Much much more at the link.
John Tory’s attendance at an event of note to Toronto’s GLBT communities, as reported by the Toronto Star‘s Jennifer Pagliaro, is a refreshing change from the Rob Ford era.
[F]acing biting winds on the podium roof of city hall, dozens including Mayor-elect John Tory gathered on Thursday afternoon to witness the raising of a flag in remembrance of transgender people lost to violence, suicide and who are still missing.
[. . .]
The significance of Tory’s attendance, despite not being the mayor quite yet, was not lost on organizers.
“I think it’s amazing that even before he’s had the privilege of being sworn in as the mayor of our city, that John Tory, the mayor-elect is here and we are so glad to see you,” said former MPP George Smitherman. “It’s a signal of better days ahead here in Toronto and at city hall.”
Pride and LGBTQ events have been contentious at city hall in recent years, with outgoing Mayor Rob Ford’s absence noted — including his refusal to march in the annual Pride parade — and his documented homophobic slurs criticized. Ford attended his first Pride Toronto event in June 2013, also a flag-raising. He had previously attended flag raisings against homophobia and transphobia.

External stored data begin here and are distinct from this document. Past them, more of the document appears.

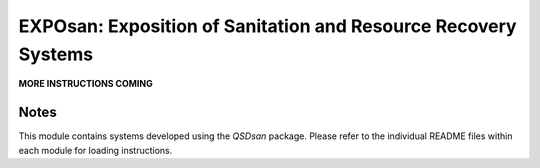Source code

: ===============================================================
EXPOsan: Exposition of Sanitation and Resource Recovery Systems
===============================================================

**MORE INSTRUCTIONS COMING**


Notes
-----
This module contains systems developed using the `QSDsan` package. Please refer to the individual README files within each module for loading instructions.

“While I’m not yet the mayor of Toronto, I have been elected as the mayor of Toronto and I’m going to be the mayor of all the people,” Tory told reporters after the ceremony. “To me it is a pleasure and a privilege to be able to go to events like that.”

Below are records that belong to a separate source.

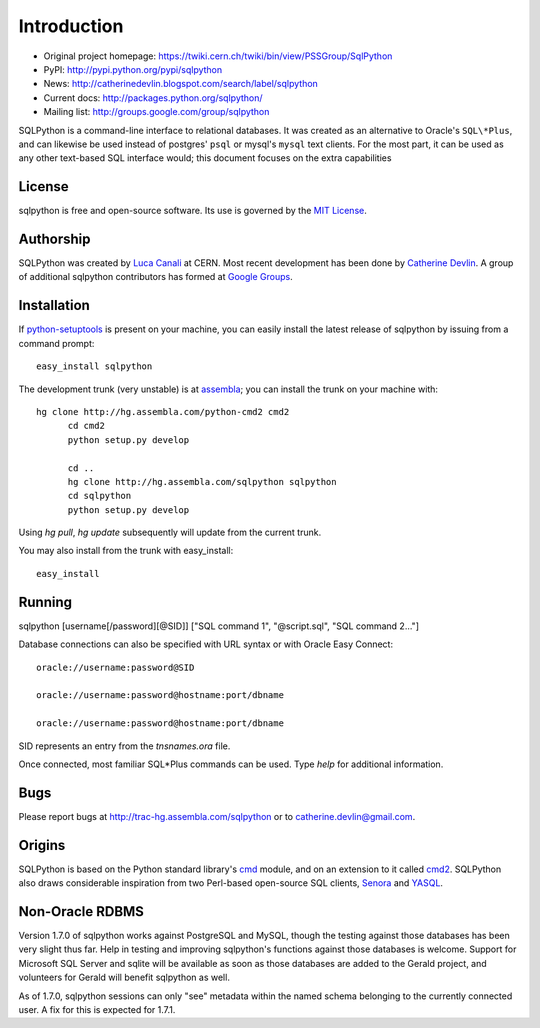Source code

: Introduction
============

* Original project homepage: https://twiki.cern.ch/twiki/bin/view/PSSGroup/SqlPython
* PyPI: http://pypi.python.org/pypi/sqlpython
* News: http://catherinedevlin.blogspot.com/search/label/sqlpython
* Current docs: http://packages.python.org/sqlpython/
* Mailing list: http://groups.google.com/group/sqlpython

SQLPython is a command-line interface to relational databases.  It was created as an alternative to Oracle's
``SQL\*Plus``, and can likewise be used instead of postgres' ``psql`` or mysql's ``mysql`` text clients.  
For the most part, it can be used as any other text-based SQL interface would; this document focuses on 
the extra capabilities 

License
-------

sqlpython is free and open-source software.  Its use is governed by the 
`MIT License <http://www.opensource.org/licenses/mit-license.php>`_.

Authorship
----------

SQLPython was created by `Luca Canali <http://canali.web.cern.ch/canali/>`_ at CERN.  Most recent
development has been done by `Catherine Devlin <http://catherinedevlin.blogspot.com/>`_.  A group
of additional sqlpython contributors has formed at 
`Google Groups <http://groups.google.com/group/sqlpython>`_.

Installation
------------

If `python-setuptools <http://pypi.python.org/pypi/setuptools>`_ is present on your machine, you
can easily install the latest release of sqlpython by issuing from a command prompt::

  easy_install sqlpython
  
The development trunk 
(very unstable) is at `assembla <https://www.assembla.com/wiki/show/sqlpython>`_; 
you can install the trunk on your machine with::

  hg clone http://hg.assembla.com/python-cmd2 cmd2
	cd cmd2
	python setup.py develop

	cd ..
	hg clone http://hg.assembla.com/sqlpython sqlpython
	cd sqlpython
	python setup.py develop

Using `hg pull`, `hg update` subsequently will update from the current trunk.

You may also install from the trunk with easy_install::

  easy_install 

Running
-------

sqlpython [username[/password][@SID]] ["SQL command 1", "@script.sql", "SQL command 2..."]

Database connections can also be specified with URL syntax or with Oracle Easy Connect::

  oracle://username:password@SID
  
  oracle://username:password@hostname:port/dbname
  
  oracle://username:password@hostname:port/dbname
  
SID represents an entry from the `tnsnames.ora` file.  

Once connected, most familiar SQL\*Plus commands can be used.  Type `help` for additional
information.

Bugs
----

Please report bugs at http://trac-hg.assembla.com/sqlpython or to catherine.devlin@gmail.com.

Origins
-------

SQLPython is based on the Python standard library's 
`cmd <http://docs.python.org/library/cmd.html#module-cmd>`_ module, and on an extension 
to it called `cmd2 <http://pypi.python.org/pypi/cmd2>`_.  SQLPython also draws considerable
inspiration from two Perl-based open-source SQL clients, 
`Senora <http://senora.sourceforge.net/>`_ and `YASQL <http://sourceforge.net/projects/yasql>`_.

Non-Oracle RDBMS
----------------

Version 1.7.0 of sqlpython works against PostgreSQL and MySQL, though the testing against
those databases has been very slight thus far.  Help in testing and improving sqlpython's
functions against those databases is welcome.  Support for Microsoft SQL Server and sqlite
will be available as soon as those databases are added to the Gerald project, and volunteers
for Gerald will benefit sqlpython as well.

As of 1.7.0, sqlpython sessions can only "see" metadata within the named schema belonging
to the currently connected user.  A fix for this is expected for 1.7.1.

Twitter pointed me towards Madeline Ashby’s opinion piece in the Ottawa Citizen, one noting the ways in which famed Canadian politeness actually manifests more like indifference where the fate of women is concerned.
As the stories about Jian Ghomeshi grow in number and deepen in depravity, Canadians have asked themselves painful questions about how and why his alleged behaviour went ignored for so long. But if the history of Rob Ford is any indication, Torontonians are experts at not asking questions about a charismatic man’s treatment of women. And while the allegations against both Ford and Ghomeshi have not been proven in court, this reluctance to even talk about it suggests the famous Canadian politeness might give men cover for how they treat women.

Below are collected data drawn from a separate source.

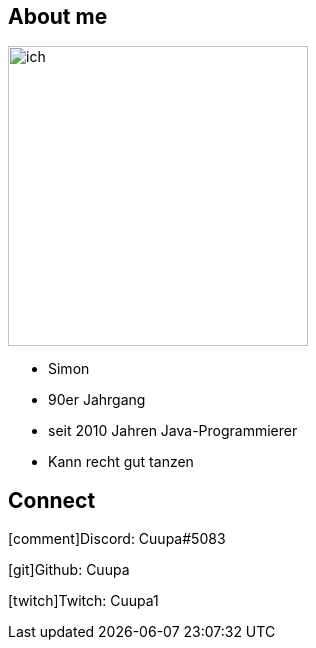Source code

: 
:icons: font
[.columns]
== About me
[.column]
image:images/ich.jpg[width=300, float=right]

[.column]
[%step]
* Simon
* 90er Jahrgang
* seit 2010 Jahren Java-Programmierer
* Kann recht gut tanzen

== Connect

icon:comment[4x,role=White]Discord: Cuupa#5083

icon:git[4x,role=White]Github: Cuupa

icon:twitch[4x,role=White]Twitch: Cuupa1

It may seem strange to compare Ghomeshi with Ford. On the surface, they appear to be polar opposites. While Ghomeshi gleefully exploited his hipster cred among left-voting CBC listeners, Ford gorged himself on their frustration. But beneath their brands, the stories about them are disturbingly similar.
While Ghomeshi was allegedly busy intimidating his co-workers, assaulting his dates, and playing with his teddy bear, Ford was welcoming Toronto police officers into his home to deal with domestic disturbance complaints. In 2008, Rob Ford was arrested for assault and allegedly making a death threat against his wife. The charges were later dropped, because the Crown found his wife Renata Ford’s account to have “credibility issues.” In 2011, Ford’s mother-in-law called 911 to tell them Ford was taking his two children out of the country without their mother’s consent. The Ford family said the police had it all wrong, that everything was fine, that “a lot of people you know have problems behind closed doors.” But those problems continued: in 2012, police found Renata Ford with bruises and contusions on her face and body. When asked about the possibility of abuse, she refused to cooperate.
[. . .]
As the stories about alcohol and drugs and secret videos mounted, Renata Ford’s story slipped through the cracks. It’s not that it the public didn’t know there had been interactions with authorities — journalists at multiple Toronto newspapers knew and some even published stories about it. It’s that the public simply did not care. A mayor who smoked crack was a tragedy. The woman who lived with him was just a statistic.